For others, death is something that should only happen at "significant" moments in the game, and never as a matter of happenstance. These players are usually strong believers in the death of player characters mattering, and they're pleased to go down fighting a particularly nasty foe for the fate of the kingdom, just not as the consequence of turning right instead of left. This is the way it's pretty much usually been at my table for decades.

And then there are the players who want death either explicitly off the table, or else they would prefer that it only happen at a time of their choosing. And yes, sometimes players do choose to die in mean, nasty ways that aren't at climactic moments of the game's narrative, because it feels right or interesting to do so. Some modern games even make the moment the characters are vulnerable to death explicitly defined in the rules, so that characters don't drop like flies before the third act of a story.

Part of this is about the whole shared concept of what a roleplaying game is, and why we do it. It says that we get particular rewards out of playing the hobby our way (not the right way, because there is No Such Thing) and thus find it difficult to wrap our minds around why anyone would do it differently. Is it an exercise in realism? Heroism? Storytelling? Randomness writ large into something that isn't quite narrative and isn't quite a game, in the way that we understand other games played around a table?
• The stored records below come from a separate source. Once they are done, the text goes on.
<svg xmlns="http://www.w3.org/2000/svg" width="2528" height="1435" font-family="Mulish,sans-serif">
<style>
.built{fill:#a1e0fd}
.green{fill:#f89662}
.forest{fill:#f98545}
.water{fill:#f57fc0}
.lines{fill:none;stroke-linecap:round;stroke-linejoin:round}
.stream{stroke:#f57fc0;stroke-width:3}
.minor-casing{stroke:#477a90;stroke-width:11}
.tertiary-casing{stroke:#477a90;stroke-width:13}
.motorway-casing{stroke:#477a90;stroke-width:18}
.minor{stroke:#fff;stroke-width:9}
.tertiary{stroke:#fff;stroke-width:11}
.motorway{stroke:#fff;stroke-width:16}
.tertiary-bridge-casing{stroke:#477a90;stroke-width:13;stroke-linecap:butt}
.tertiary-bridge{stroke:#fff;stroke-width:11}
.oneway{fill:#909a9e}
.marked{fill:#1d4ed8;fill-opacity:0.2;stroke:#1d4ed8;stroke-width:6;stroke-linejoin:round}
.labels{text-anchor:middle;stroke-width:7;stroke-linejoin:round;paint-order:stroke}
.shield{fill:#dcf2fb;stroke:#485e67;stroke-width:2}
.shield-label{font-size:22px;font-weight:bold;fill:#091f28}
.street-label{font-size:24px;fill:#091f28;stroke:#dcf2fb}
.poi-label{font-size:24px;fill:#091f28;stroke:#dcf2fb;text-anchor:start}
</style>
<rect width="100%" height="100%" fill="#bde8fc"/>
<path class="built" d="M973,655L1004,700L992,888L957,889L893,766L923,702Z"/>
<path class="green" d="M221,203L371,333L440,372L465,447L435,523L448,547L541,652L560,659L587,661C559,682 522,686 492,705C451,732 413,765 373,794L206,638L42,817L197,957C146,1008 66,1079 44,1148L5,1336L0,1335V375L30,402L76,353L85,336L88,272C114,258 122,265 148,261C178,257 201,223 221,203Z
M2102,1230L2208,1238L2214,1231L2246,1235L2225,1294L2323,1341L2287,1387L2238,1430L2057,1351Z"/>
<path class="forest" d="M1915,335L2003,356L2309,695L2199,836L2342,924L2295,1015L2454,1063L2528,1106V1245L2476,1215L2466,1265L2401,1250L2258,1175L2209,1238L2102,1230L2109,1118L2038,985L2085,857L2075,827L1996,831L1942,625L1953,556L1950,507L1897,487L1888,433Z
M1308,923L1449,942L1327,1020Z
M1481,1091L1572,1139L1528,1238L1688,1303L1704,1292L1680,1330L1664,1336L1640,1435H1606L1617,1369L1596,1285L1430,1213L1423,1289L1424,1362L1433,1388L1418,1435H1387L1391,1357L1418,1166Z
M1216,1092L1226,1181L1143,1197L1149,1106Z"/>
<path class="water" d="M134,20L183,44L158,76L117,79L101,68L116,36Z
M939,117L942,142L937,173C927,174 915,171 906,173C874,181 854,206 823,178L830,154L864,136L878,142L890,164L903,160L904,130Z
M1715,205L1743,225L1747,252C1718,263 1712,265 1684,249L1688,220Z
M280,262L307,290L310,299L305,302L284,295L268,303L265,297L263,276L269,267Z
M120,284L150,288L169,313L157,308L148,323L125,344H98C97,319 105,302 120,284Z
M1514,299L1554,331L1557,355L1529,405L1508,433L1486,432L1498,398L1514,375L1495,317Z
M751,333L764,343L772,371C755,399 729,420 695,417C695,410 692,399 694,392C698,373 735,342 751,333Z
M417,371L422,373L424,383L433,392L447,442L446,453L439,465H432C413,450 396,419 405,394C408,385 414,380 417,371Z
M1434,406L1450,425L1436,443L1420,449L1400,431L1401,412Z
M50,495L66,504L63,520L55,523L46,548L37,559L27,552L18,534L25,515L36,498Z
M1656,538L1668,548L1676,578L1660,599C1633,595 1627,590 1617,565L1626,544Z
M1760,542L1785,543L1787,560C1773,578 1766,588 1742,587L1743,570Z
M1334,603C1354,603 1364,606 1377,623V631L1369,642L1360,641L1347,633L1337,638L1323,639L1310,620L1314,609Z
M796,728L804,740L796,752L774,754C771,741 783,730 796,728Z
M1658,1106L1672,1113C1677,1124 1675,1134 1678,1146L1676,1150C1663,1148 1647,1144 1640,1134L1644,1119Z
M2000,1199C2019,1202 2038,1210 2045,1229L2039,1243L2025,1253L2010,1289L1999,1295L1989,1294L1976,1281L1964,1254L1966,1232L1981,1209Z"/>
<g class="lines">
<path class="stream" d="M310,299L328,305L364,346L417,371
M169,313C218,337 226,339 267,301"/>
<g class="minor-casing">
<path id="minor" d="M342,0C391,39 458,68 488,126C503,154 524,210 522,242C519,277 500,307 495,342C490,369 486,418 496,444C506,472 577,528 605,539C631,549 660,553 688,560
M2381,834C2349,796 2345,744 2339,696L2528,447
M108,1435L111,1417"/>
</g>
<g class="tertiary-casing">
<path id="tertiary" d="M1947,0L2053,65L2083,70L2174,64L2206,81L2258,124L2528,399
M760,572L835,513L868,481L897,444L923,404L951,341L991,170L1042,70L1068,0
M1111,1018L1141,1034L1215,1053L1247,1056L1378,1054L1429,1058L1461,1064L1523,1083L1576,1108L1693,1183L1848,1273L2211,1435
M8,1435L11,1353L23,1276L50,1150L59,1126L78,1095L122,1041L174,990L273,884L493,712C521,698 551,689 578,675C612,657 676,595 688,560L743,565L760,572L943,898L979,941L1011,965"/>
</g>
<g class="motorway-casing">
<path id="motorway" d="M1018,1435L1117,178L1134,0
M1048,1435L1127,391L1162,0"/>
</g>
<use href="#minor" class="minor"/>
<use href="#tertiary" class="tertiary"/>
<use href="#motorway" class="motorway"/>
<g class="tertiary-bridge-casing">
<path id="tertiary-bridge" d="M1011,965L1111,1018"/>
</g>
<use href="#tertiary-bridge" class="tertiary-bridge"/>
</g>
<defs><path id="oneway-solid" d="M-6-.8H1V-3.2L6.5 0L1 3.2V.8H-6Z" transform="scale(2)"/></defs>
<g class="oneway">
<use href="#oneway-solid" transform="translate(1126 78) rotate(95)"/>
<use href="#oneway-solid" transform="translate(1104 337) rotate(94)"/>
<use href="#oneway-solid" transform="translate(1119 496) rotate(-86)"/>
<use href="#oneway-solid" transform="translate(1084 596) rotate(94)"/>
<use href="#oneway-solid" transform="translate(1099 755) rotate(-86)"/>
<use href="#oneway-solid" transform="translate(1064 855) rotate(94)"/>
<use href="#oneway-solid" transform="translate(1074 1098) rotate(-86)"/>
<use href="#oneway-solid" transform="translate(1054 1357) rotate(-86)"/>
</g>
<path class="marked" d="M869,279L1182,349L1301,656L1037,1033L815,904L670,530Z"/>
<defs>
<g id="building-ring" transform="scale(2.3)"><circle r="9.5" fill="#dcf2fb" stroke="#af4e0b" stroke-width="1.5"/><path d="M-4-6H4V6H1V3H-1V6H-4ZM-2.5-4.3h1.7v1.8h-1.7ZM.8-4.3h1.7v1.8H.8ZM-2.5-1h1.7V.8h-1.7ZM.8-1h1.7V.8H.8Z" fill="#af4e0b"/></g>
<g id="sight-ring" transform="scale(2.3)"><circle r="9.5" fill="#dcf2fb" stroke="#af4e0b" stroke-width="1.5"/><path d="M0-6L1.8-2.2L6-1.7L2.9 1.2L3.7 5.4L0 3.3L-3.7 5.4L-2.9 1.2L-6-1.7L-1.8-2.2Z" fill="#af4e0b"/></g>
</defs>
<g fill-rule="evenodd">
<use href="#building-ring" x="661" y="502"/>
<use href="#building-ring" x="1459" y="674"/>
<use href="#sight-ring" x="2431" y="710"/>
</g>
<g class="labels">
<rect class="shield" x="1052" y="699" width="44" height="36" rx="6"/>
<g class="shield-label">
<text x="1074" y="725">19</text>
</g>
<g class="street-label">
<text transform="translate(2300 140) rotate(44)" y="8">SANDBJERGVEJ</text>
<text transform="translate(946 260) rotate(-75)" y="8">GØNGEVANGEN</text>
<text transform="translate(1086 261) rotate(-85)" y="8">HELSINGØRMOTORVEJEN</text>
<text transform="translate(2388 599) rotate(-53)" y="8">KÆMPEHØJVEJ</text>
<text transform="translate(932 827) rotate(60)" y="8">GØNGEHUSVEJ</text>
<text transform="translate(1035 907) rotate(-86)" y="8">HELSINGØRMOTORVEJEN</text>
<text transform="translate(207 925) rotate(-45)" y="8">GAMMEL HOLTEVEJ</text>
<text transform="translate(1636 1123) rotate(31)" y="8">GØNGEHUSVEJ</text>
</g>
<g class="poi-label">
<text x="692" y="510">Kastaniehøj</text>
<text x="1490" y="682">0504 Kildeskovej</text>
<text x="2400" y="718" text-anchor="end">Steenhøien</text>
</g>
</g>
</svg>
Do we value shared ideas of realism most highly? The cold logic of the rules, and our ability to master them? The tale well told? The dramatic moment? What part of this is what we'll be talking about over beers at the local pub some night? Where do we place our value in a roleplaying game?
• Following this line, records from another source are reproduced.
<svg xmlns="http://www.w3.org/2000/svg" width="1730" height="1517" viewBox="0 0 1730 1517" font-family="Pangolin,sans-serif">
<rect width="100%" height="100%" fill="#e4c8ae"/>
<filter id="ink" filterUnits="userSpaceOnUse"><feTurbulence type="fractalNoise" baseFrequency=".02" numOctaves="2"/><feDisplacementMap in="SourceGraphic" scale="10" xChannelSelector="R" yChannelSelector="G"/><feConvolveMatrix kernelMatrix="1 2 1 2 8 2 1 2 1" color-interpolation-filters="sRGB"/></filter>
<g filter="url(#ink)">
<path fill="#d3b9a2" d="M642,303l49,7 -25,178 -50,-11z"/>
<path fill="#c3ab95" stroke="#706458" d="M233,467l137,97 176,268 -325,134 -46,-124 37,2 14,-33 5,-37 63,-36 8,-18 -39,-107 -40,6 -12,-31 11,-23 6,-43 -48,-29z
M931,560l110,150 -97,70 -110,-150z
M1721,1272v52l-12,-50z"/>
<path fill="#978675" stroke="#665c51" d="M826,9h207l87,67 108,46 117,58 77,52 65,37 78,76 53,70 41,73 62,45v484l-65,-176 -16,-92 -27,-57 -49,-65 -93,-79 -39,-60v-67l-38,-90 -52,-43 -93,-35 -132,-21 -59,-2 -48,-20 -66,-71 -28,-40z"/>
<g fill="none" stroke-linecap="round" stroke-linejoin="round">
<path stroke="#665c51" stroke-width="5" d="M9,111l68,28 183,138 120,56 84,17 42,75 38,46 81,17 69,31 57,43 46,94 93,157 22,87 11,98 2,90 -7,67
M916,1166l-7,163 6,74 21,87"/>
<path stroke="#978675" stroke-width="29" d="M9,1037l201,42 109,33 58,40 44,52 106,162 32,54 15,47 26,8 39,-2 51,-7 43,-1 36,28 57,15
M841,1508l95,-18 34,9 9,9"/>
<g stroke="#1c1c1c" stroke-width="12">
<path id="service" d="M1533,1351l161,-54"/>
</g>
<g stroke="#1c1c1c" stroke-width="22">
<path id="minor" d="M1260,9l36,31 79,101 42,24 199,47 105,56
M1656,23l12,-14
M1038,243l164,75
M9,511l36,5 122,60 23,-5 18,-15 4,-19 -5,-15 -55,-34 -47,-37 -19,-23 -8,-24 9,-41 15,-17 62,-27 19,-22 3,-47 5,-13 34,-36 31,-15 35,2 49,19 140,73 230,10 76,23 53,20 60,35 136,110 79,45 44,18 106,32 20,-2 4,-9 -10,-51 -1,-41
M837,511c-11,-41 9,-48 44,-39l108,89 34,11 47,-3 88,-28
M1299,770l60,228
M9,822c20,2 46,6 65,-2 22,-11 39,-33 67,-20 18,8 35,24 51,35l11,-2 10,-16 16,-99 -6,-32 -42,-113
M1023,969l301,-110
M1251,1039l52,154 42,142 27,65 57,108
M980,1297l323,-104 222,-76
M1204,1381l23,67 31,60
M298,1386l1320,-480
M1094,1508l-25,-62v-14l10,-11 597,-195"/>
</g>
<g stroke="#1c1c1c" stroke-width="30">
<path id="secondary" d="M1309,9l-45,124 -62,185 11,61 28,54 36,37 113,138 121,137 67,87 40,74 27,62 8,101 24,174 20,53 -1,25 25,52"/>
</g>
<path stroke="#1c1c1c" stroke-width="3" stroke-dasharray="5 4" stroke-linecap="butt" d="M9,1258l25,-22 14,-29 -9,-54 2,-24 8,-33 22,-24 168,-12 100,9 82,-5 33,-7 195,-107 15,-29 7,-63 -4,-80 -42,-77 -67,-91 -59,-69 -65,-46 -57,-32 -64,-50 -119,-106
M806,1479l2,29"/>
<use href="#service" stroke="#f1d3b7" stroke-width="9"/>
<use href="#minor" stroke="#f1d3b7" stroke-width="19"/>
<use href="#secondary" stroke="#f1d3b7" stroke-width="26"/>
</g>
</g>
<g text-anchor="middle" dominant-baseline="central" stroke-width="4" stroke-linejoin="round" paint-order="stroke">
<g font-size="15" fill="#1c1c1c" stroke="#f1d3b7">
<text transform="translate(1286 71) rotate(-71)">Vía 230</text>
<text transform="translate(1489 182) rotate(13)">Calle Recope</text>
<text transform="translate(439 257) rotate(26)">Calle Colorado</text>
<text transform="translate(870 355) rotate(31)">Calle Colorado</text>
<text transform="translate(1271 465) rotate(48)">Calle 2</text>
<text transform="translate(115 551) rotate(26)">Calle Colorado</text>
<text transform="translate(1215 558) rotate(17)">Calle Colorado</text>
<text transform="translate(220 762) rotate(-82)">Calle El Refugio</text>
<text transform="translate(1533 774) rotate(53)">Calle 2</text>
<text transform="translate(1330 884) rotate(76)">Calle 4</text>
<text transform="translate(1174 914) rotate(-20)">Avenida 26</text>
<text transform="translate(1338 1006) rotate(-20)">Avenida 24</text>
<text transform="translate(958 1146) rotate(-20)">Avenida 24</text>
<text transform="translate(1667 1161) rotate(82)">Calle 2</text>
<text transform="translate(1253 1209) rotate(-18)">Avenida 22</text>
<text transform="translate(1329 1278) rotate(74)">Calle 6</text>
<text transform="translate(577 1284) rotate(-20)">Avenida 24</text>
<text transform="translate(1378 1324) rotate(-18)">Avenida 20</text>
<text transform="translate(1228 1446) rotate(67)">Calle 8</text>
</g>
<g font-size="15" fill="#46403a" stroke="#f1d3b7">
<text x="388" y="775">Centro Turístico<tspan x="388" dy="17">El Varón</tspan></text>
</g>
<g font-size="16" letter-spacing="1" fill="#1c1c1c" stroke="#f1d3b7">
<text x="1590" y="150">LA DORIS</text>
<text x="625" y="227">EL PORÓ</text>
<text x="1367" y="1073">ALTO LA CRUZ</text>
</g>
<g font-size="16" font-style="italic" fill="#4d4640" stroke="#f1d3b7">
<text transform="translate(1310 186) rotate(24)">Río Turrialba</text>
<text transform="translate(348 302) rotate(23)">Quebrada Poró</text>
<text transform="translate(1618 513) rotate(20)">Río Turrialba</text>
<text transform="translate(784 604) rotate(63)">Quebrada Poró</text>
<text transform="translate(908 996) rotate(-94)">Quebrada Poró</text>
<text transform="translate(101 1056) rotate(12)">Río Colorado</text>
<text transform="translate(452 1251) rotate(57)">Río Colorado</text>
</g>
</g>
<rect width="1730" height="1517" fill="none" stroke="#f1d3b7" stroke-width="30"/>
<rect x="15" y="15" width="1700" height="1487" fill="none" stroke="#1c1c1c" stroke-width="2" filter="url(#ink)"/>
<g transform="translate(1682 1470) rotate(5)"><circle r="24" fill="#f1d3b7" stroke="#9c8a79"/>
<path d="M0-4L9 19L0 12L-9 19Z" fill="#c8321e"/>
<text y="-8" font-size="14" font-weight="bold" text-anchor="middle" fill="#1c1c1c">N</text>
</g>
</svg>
Oh boy, it's the Tarrasque! Everybody loves the Tarrasque, right?
Let me finish with two anecdotes which may or may not be illustrative of where I am with this. First is from the golden age of gaming, early 1980s. I had a DM back in those days who I mostly loved, a guy who was very well read in fantasy books and had a real gift for turning that into interesting play at the table. He had a mean streak, though. One day the usual suspects weren't available for our usual weekend game, though, and he decided he'd solo me through White Plume Mountain. This is an adventure that would have been plenty hard with a whole party of appropriately-leveled characters, let me tell you, and my poor ranger was outnumbered and outgunned. Then the DM decided he'd really give me a good stomping, and had the Tarrasque show up to finish me off. (The Tarrasque, in case you've never heard of it, is a virtually unkillable Godzilla-size monster. Not exactly Fun On A Bun.)

That wasn't much fun. Scratch that - it was no fun at all being someone's plaything.
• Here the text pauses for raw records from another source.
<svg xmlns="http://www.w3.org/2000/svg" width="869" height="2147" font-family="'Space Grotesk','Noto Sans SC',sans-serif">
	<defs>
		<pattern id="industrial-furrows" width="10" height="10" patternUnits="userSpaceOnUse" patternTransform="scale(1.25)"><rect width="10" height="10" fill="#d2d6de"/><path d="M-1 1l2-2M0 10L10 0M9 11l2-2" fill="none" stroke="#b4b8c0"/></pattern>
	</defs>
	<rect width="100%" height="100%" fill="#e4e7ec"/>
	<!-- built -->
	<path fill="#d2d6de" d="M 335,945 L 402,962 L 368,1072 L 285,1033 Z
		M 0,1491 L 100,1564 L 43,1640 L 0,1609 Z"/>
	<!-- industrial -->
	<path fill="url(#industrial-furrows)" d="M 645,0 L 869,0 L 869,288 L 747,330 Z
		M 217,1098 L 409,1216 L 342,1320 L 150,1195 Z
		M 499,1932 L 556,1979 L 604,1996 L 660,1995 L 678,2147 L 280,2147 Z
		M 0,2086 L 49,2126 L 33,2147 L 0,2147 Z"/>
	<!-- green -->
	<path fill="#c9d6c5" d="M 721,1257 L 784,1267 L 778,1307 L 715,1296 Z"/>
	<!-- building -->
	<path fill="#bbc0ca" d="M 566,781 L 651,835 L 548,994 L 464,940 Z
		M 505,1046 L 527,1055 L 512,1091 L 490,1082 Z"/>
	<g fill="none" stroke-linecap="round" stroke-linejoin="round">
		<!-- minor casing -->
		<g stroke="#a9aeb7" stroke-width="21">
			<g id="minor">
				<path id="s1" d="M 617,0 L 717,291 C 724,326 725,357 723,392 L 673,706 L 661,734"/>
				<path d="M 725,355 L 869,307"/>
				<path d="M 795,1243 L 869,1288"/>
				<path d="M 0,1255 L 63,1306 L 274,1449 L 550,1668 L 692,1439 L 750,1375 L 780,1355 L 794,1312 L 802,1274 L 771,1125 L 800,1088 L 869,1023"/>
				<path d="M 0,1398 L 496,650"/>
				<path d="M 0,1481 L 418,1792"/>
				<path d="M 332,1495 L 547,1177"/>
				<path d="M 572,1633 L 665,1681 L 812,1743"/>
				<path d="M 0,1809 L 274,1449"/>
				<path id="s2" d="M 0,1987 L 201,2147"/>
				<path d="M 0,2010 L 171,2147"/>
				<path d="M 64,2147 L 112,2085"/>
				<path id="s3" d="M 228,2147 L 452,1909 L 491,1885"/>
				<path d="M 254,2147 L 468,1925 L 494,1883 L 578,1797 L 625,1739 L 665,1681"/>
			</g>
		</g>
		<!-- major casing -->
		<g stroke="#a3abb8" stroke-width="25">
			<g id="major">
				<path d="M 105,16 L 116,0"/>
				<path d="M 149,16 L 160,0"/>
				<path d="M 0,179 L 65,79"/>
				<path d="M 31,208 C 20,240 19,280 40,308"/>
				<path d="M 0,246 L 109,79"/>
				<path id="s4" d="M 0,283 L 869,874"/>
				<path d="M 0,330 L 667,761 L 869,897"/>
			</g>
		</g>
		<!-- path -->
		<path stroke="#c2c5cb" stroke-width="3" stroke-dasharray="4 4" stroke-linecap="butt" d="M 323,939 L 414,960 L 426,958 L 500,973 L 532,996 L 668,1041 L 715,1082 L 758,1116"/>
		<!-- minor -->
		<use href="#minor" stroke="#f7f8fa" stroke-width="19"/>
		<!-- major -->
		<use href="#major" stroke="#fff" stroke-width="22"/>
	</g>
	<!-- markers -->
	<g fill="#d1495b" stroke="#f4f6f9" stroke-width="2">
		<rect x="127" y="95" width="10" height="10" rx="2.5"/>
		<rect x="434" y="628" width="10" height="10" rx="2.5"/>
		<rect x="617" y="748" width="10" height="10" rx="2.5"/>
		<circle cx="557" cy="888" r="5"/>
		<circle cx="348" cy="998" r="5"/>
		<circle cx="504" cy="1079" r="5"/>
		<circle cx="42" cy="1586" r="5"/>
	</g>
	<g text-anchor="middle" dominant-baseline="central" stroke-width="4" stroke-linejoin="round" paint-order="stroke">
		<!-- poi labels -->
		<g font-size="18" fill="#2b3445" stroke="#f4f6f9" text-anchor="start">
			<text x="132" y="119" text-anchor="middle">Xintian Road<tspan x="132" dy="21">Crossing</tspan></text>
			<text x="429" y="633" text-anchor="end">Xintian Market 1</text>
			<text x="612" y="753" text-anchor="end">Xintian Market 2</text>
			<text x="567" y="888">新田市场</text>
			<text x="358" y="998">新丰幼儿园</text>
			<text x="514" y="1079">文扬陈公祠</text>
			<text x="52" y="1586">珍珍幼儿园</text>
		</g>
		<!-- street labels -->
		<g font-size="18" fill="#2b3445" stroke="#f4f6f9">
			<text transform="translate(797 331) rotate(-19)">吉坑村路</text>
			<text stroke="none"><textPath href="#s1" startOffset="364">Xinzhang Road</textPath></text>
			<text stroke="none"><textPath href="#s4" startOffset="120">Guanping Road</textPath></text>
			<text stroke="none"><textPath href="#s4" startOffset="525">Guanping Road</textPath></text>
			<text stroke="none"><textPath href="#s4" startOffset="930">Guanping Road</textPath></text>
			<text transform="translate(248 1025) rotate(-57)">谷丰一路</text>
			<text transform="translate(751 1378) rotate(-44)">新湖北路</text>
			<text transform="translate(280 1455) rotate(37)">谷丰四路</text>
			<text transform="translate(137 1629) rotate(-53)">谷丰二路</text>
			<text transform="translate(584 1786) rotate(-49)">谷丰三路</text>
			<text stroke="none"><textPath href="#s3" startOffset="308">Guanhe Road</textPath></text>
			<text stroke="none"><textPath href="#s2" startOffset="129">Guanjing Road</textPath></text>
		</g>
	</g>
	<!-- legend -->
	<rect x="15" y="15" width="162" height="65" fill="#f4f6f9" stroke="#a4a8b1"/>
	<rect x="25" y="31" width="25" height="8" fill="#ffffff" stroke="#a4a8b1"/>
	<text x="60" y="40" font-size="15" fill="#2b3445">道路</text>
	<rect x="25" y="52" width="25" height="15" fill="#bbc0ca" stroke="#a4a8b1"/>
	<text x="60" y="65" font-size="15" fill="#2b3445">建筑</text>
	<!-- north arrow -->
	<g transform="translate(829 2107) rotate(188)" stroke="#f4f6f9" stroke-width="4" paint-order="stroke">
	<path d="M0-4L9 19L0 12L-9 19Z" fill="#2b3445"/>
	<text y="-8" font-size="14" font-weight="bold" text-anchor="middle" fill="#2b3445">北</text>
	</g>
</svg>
Second anecdote: I had a setpiece moment in my long-running MUTANTS & MASTERMINDS game where the player characters were aboard a space station that was knocked out of its orbit. The characters had to escape from the tumbling station before it burned up, then find a way to get themselves to the ground safely, a neat trick when not all of them were fliers. It happened that one of the characters had a stack of Hero Points and supersonic flight, so he was ferrying people down to the ground. One of the players said that he'd be the last person to be picked up, and when we were trying to decide whether the flier would be able to catch him in time, he said "That's okay." He wanted his character to die heroically, allowing the other characters to continue. To my everlasting regret, I decided that the flier indeed had just enough time to catch him and slow him down, landing them both in the ocean with a hard splash. Whenever I think back on that moment now, I remind myself that I should always listen to my players and give them the adversity -- or the ending -- that they're asking for, not the one that I think is most fair or interprets the rules in the most correct way.

Two bad deaths, for two different reasons. One was arguably out of meanness on the GM's part, the other averted by misplaced kindness. Both sucked.

This is why we have to constantly talk this shit over, and make sure we're all playing the same game with the same assumption.

What you think is fun may not be the same thing that other players think is fun.